Art - Julian Le Bas

Before I talk to Julian Le Bas I wander round his exhibition of paintings and charcoal sketches in the HQ Gallery. He’s just putting the finishing touches to the hanging. There are some sketchbooks piled on a chair, and paintings which haven’t made the cut leaning against the wall. The paintings downstairs are oils on canvas, usually seascapes, whose massive power belies the relatively small frames they are confined in. It’s like a post-impressionist Tardis effect. Julian paints vivid scenes in thick strokes of multi-coloured oils, which capture mood more than anything; you can’t quite see where the sea ends and the sky begins.
I nose into the notebooks, which contain sketches for his paintings, as well as hundreds of life drawings.

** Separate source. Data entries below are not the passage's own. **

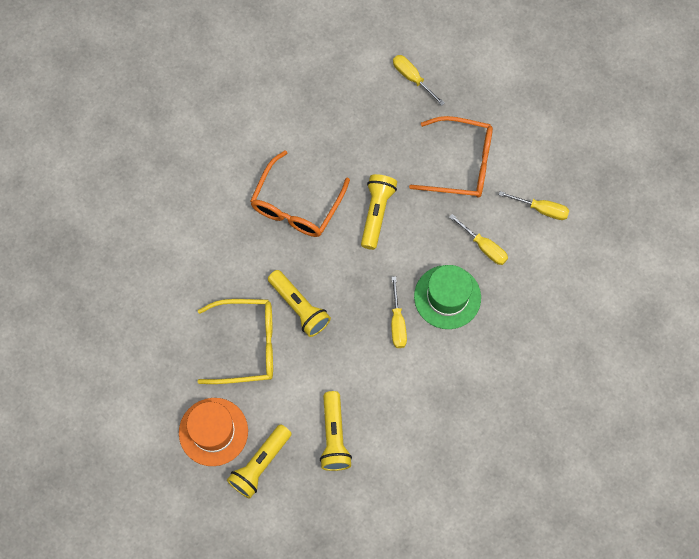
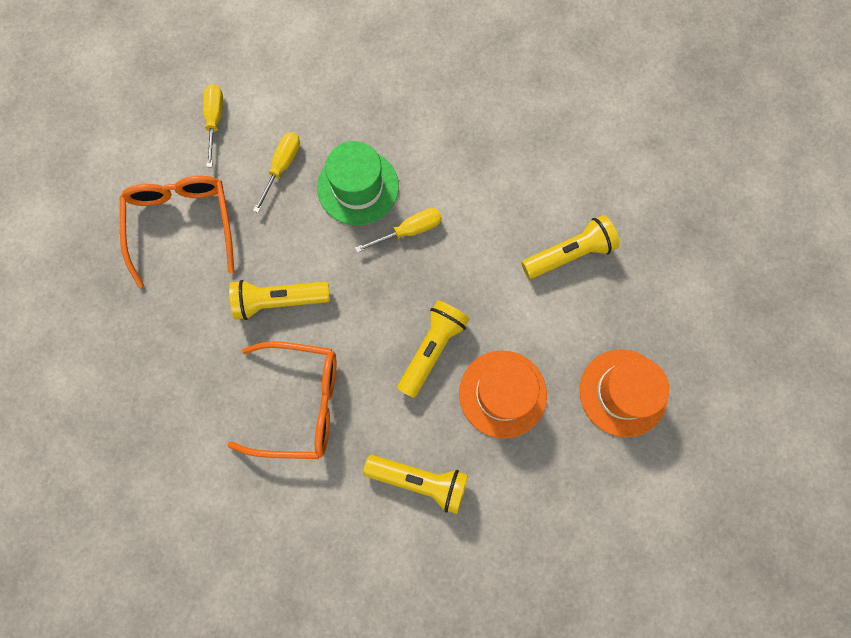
camera: 110 degrees left, 5 degrees up
(247, 345) = (502, 394): yellow glasses -> orange hat
(260, 464) = (636, 323): yellow flashlight -> yellow flashlight (419, 480)
(412, 78) = (78, 320): yellow screwdriver -> none

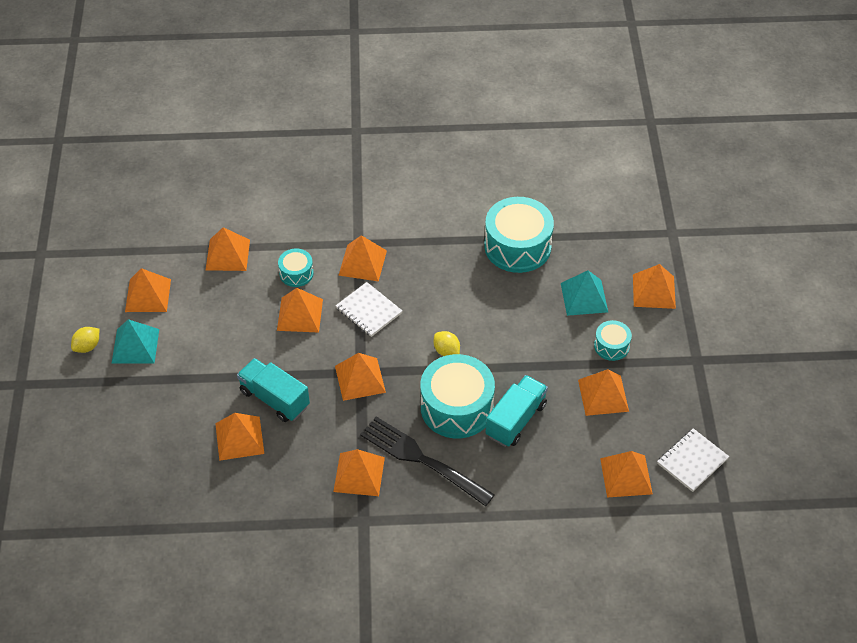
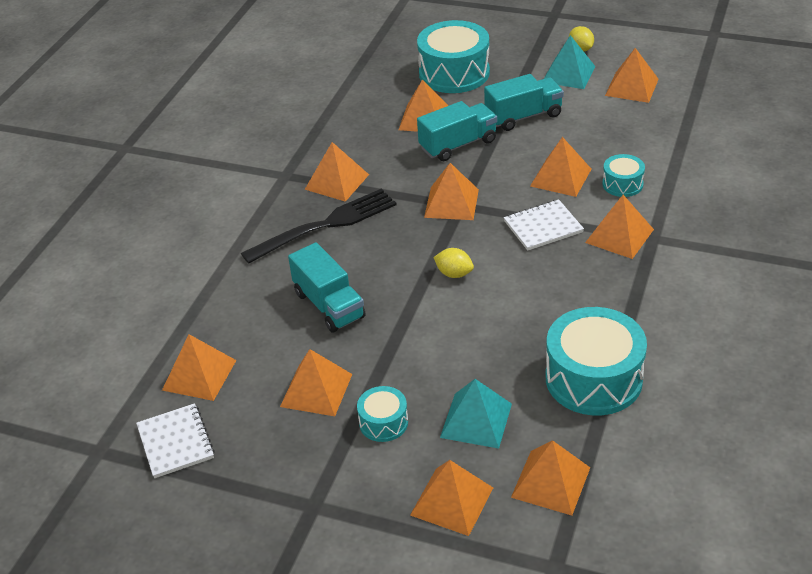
camera: 115 degrees right, 10 degrees down
(216, 362) = (523, 116): none -> turquoise truck
(228, 254) = (670, 142): orange pyramid -> orange pyramid (551, 482)
(446, 351) = (454, 274): yellow lemon -> yellow lemon turned 45 degrees clockwise
(456, 407) = (373, 264): turquoise drum -> turquoise drum (454, 73)

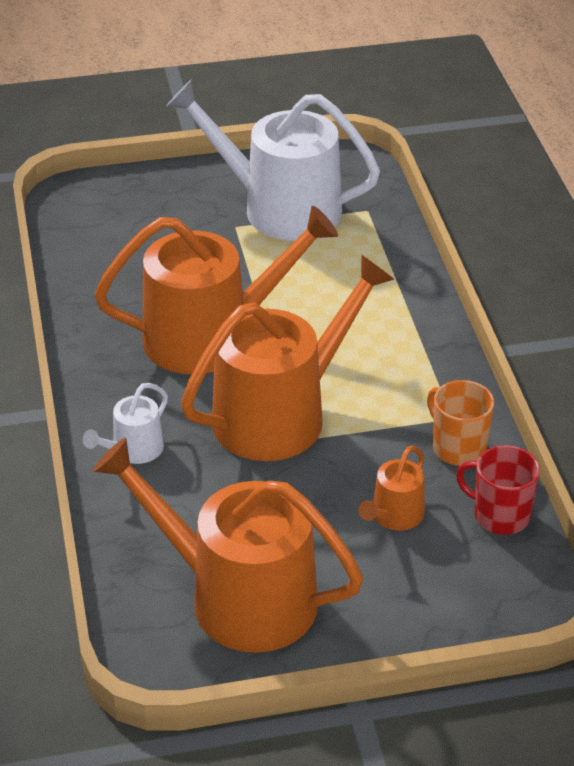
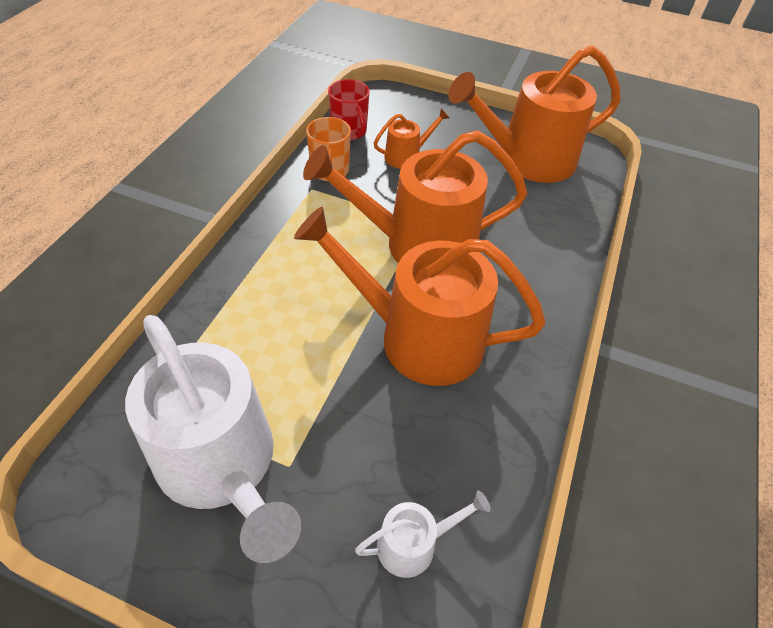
camera: 150 degrees left, 10 degrees up
(133, 450) = (542, 271): white watering can -> white watering can (413, 544)
(239, 597) = (528, 159): orange watering can -> orange watering can turned 105 degrees clockwise

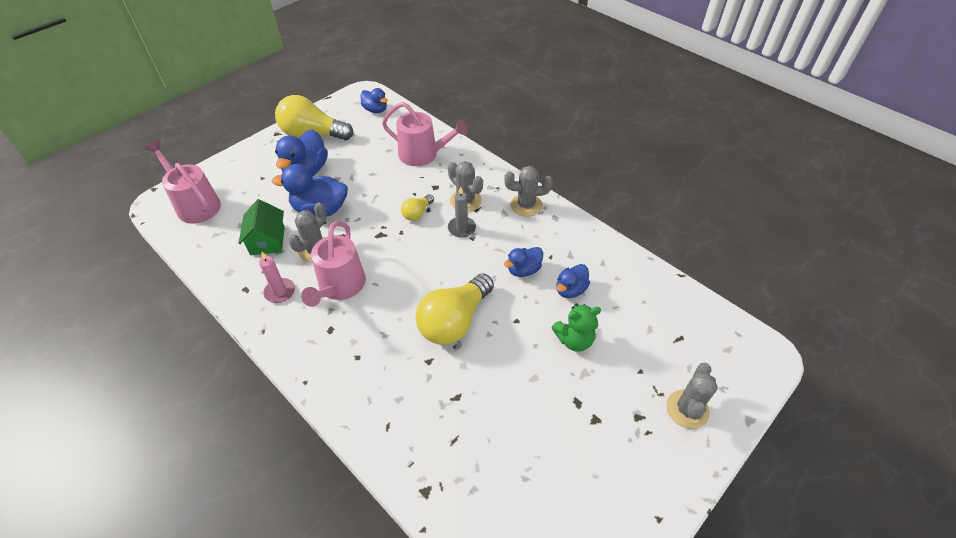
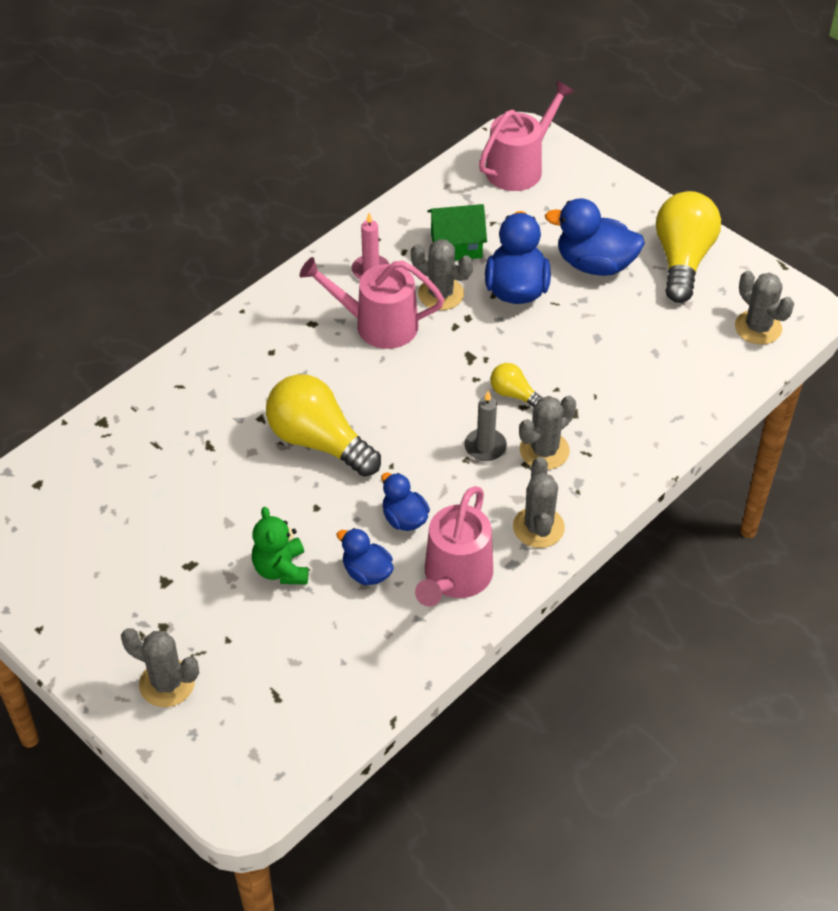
camera: 90 degrees right, 0 degrees up
(375, 110) = (758, 327): blue duck -> grey cactus
(423, 154) = (648, 395): pink watering can -> pink watering can (455, 577)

There are cows, too: recumbent cows, painted from behind. There are also notes he has written for himself, saying things like ‘Try to make space tangible - gather the clouds (God’s breath)’ and ‘the weight of the weather - sometimes a feather or a fathom.’
Upstairs, where I talk to Julian, there is another seascape, three Tuscan landscapes ú and some charcoal drawings of goats and sheep. “There doesn’t seem to be any sign of human life in your work,” I suggest, “but your sketch books are full of life drawings.” “I suppose my main interest is in the landscape, the vastness of the space it inhabits, and the specific atmosphere it creates,” he says. “The life drawings come from my art teaching workshops, drawn directly from the figure. The forms of the human body will re-appear in my landscapes, though not in a self-conscious way. They help me see the relationship of forms.”
Julian cites late Turner paintings and Constable’s seascape sketches as influences, as well as Emile Nolde’s morbidly romantic ‘The Sea B’, which used to hang in the old Tate.